How to complete this task » Transcribe the text lines of the listing below line by line, keeping every character as it appears. Leave the pictures out of your answer.

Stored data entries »
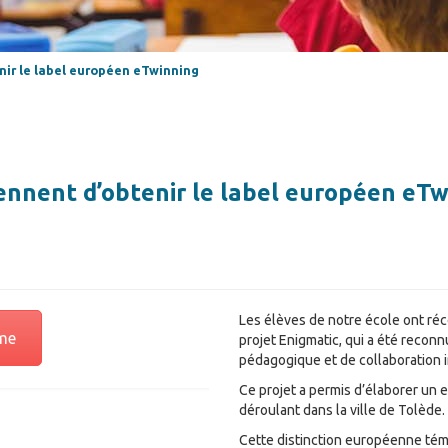
nir le label européen eTwinning
iennent d’obtenir le label européen eT
Les élèves de notre école ont ré
ame
projet Enigmatic, qui a été recon
pédagogique et de collaboration i
Ce projet a permis d’élaborer un
déroulant dans la ville de Tolède.
Cette distinction européenne témoig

Your response »
nir le label européen eTwinning
iennent d’obtenir le label européen eT
Les élèves de notre école ont ré
ame
projet Enigmatic, qui a été recon
pédagogique et de collaboration i
Ce projet a permis d’élaborer un
déroulant dans la ville de Tolède.
Cette distinction européenne témoig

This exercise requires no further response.